Your Dijon Mustard May Soon Be Even More Expensive

There's a reason Mustard won the MLB All-Star Game hot dog race in 2019. The condiment is an American icon — in fact, according to the Washington Post, Americans spend around $150 million every year on mustard, and 33% of consumers finish an entire jar or more of the stuff every single month. Grey Poupon is the star of countless rap lyrics, like Kendrick Lamar's "HUMBLE.", which topped the biggest Triple J Hottest 100 ever (via Billboard). But, even with all the types of mustard available in most grocery stores, home cooks could never forget about Dijon. Whether you're topping the ultimate homemade hot dog or mixing it into your deviled eggs, Dijon mustard is a condiment after our own hearts.

But, alas, the mustard world extends far beyond the radio and the ballpark. Due to climate change and rising conflict overseas, French supermarkets are running out of Dijon mustard — and American grocery stores could be feeling the effects of this soon.

Climate change and the Russia-Ukraine conflict are hurting mustard seed yield

Due to climate change in Burgundy, France, and Canada — the two largest mustard seed producers in the world — 2021's yield was 50% less than expected, per The Guardian. Luc Vandermaesen, general manager of French mustard company Reine de Dijon, says the Russia-Ukraine conflict has further limited the already-scarce mustard seed supply. Both countries are major producers and exporters of the crop, he tells The Guardian, which has spurred a massive spike in retail cost worldwide. 

French news outlet France 24 predicts the average Dijon price to increase to an all-time high of $1,700 per metric ton, nearly twice what the condiment cost the year before. Reine de Dijon sales director Christophe Planes tells the outlet that the price has already spiked four times recently, and is likely to go up a fifth time unless conditions change and mustard seeds become more available.

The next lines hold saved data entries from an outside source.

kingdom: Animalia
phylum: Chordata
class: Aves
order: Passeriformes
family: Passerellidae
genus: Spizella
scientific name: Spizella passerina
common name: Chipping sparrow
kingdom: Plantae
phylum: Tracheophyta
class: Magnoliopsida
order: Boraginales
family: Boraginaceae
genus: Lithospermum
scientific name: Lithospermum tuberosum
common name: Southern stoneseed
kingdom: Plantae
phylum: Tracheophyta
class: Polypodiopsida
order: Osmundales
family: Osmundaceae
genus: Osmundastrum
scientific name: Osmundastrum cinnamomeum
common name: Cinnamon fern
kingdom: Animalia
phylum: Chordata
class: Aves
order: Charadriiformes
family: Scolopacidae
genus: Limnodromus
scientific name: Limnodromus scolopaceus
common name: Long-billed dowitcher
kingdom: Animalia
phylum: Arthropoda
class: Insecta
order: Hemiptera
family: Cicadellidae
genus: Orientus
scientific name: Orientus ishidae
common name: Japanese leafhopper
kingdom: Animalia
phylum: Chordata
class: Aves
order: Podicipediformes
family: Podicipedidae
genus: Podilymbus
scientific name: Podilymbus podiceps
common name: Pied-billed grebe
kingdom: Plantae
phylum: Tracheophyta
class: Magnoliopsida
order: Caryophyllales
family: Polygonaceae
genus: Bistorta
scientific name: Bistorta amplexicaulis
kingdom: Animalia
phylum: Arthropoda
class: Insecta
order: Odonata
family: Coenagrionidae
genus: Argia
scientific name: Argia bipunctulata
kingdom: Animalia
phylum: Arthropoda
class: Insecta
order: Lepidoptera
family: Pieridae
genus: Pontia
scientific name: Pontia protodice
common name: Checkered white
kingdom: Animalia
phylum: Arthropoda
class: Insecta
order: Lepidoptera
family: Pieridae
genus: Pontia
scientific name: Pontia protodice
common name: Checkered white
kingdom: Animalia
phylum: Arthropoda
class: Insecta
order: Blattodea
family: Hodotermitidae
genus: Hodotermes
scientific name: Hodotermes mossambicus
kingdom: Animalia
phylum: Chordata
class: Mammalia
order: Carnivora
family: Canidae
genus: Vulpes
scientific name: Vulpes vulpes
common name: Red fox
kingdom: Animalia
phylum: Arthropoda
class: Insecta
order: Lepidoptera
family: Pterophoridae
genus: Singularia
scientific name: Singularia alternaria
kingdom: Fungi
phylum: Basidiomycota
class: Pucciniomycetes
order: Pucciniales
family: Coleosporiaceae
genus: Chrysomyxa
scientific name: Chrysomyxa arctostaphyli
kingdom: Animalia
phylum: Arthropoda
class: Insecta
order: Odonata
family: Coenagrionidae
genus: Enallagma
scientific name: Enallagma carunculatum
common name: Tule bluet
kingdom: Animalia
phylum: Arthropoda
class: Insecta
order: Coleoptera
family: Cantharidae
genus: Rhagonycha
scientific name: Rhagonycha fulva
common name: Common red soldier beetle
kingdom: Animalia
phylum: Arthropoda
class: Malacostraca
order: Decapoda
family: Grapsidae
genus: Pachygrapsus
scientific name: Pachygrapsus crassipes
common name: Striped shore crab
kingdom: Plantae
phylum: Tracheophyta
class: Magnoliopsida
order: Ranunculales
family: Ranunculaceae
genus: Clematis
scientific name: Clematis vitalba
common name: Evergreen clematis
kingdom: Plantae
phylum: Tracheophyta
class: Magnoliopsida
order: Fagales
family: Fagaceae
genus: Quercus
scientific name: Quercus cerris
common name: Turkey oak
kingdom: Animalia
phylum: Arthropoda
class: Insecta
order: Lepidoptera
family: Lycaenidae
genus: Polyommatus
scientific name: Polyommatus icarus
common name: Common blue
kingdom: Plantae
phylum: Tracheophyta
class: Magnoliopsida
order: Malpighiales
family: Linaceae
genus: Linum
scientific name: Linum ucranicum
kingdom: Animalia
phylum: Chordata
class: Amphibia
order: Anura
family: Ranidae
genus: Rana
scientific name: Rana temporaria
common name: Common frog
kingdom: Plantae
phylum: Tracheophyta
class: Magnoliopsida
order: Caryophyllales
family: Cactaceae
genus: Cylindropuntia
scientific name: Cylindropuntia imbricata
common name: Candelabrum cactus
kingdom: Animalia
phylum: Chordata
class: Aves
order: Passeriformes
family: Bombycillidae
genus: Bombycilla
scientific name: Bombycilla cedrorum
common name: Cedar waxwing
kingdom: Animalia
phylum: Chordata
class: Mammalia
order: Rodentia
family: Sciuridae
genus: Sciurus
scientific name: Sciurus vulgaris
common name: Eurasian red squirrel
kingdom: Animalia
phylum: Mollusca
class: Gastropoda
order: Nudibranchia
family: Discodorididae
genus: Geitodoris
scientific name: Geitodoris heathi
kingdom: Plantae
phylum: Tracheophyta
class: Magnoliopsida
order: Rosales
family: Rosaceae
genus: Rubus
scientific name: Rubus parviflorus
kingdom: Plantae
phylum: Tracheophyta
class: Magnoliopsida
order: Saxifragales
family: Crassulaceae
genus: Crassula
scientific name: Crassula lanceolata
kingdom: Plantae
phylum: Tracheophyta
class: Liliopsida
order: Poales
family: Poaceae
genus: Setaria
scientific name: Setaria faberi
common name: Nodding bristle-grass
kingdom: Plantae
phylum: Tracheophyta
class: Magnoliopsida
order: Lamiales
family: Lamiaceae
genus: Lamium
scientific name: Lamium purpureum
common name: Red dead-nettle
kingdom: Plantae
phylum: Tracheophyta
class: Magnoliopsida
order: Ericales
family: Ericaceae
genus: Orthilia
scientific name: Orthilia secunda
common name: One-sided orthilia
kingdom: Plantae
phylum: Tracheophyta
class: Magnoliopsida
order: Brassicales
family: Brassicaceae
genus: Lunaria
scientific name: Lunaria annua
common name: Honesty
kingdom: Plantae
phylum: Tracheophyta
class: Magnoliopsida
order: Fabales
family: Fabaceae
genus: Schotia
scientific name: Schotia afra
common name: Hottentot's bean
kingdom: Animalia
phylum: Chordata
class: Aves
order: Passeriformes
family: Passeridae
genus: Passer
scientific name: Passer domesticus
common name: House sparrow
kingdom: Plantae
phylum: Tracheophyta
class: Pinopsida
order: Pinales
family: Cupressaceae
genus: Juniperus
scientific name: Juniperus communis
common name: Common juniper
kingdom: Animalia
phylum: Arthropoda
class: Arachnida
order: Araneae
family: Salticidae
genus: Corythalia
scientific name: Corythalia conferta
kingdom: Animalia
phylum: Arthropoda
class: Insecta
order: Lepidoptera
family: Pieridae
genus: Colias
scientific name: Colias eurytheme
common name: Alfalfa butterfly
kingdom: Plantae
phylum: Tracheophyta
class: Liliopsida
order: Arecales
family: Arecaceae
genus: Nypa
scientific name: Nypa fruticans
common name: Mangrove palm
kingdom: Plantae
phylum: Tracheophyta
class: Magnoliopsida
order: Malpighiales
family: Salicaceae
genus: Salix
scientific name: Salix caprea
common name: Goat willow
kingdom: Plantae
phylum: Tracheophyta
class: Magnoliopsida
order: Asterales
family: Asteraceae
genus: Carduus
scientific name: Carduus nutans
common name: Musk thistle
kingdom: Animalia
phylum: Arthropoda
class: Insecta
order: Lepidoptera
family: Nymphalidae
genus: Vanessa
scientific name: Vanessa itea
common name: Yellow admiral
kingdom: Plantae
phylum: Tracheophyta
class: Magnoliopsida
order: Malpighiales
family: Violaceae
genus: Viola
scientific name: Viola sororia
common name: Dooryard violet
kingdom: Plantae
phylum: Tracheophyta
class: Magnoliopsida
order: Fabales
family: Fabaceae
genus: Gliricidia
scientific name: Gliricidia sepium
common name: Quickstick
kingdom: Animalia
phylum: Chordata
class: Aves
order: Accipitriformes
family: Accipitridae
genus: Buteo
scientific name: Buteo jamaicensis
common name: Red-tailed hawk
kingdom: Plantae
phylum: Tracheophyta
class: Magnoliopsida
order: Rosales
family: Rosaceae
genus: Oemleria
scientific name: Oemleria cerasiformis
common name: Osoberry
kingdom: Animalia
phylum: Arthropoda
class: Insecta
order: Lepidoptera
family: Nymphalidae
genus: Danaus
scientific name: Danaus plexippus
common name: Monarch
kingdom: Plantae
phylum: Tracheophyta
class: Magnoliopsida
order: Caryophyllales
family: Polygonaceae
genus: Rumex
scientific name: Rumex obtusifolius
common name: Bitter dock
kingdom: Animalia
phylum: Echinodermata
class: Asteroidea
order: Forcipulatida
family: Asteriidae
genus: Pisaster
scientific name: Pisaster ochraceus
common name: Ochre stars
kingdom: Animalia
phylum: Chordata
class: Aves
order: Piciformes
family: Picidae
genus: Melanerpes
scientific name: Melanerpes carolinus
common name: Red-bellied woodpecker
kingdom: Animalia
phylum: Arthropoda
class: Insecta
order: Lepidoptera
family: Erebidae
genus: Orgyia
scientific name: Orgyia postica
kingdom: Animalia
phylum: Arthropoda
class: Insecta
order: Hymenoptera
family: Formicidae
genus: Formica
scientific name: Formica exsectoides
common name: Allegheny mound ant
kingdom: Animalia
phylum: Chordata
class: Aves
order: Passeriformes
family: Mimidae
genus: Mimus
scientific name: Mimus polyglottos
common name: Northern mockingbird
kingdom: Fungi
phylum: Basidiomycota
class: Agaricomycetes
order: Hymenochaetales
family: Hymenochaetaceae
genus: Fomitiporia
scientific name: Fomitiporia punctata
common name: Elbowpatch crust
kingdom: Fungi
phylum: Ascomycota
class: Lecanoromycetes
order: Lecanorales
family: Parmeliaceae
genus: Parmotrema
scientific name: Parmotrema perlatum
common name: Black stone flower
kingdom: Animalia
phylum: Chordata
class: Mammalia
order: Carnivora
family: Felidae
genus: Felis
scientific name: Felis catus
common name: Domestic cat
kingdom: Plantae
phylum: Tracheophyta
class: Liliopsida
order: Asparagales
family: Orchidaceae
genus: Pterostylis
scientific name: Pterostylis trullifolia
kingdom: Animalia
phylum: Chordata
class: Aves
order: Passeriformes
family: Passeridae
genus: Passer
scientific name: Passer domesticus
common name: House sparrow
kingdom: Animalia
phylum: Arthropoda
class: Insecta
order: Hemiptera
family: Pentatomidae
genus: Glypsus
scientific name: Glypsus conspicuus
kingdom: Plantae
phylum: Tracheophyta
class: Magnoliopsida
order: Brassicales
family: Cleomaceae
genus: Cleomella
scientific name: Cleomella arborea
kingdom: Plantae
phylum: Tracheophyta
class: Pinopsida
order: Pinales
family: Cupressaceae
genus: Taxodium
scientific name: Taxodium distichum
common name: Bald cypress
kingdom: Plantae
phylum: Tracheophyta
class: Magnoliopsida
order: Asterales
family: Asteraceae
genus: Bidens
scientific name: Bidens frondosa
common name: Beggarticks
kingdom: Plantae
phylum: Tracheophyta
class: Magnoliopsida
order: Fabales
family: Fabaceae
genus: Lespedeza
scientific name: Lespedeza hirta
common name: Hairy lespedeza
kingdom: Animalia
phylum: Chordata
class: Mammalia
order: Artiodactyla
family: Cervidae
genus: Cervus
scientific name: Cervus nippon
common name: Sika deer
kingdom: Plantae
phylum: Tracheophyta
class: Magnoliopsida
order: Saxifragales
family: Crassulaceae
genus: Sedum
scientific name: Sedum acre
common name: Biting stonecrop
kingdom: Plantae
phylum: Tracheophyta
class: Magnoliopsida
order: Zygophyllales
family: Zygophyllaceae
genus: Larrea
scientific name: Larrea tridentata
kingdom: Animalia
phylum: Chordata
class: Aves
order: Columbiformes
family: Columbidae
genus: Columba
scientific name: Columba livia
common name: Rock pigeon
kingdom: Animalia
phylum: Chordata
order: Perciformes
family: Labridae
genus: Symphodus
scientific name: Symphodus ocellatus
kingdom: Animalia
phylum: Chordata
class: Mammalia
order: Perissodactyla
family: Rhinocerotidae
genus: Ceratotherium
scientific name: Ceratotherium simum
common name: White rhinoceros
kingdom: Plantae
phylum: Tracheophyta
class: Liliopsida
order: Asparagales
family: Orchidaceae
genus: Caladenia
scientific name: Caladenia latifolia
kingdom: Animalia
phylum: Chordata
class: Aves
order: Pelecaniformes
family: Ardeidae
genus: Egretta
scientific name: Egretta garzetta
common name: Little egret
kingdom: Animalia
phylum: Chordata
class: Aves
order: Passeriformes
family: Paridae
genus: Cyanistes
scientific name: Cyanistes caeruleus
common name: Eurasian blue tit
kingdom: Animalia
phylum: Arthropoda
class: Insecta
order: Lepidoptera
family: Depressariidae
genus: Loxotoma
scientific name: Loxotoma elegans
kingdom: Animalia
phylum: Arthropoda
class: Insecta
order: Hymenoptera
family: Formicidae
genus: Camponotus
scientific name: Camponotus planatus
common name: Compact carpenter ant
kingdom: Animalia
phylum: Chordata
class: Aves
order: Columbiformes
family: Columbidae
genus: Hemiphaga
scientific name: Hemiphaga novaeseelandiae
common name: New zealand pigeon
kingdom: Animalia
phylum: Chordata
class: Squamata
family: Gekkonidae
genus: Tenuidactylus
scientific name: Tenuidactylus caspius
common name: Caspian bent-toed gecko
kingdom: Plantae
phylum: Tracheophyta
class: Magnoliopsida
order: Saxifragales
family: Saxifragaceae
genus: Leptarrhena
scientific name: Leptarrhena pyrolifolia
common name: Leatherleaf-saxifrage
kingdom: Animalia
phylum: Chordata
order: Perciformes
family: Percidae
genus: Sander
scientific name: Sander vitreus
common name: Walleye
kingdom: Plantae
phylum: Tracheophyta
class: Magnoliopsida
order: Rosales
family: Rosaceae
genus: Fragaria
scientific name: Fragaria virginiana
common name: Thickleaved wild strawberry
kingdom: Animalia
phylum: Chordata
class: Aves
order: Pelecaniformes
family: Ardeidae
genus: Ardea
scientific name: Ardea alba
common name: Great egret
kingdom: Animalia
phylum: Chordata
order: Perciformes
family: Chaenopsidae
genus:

Mustard isn't the only commodity affected by the Russia-Ukraine conflict. Recent months have seen wheat prices spike worldwide, as Russia and Ukraine make up "29% of global wheat exports," per FOX Business. Speaking to Yahoo Finance, stock expert Scott Bauer predicts that gas prices may hit $5 per gallon by Memorial Day. Gro Intelligence reports that fertilizer futures are up 32% since Russia invaded Ukraine in late February, and they aren't projected to go down any time soon. At least for now, it looks like foodies who want a fancier mustard selection will simply have to pay more.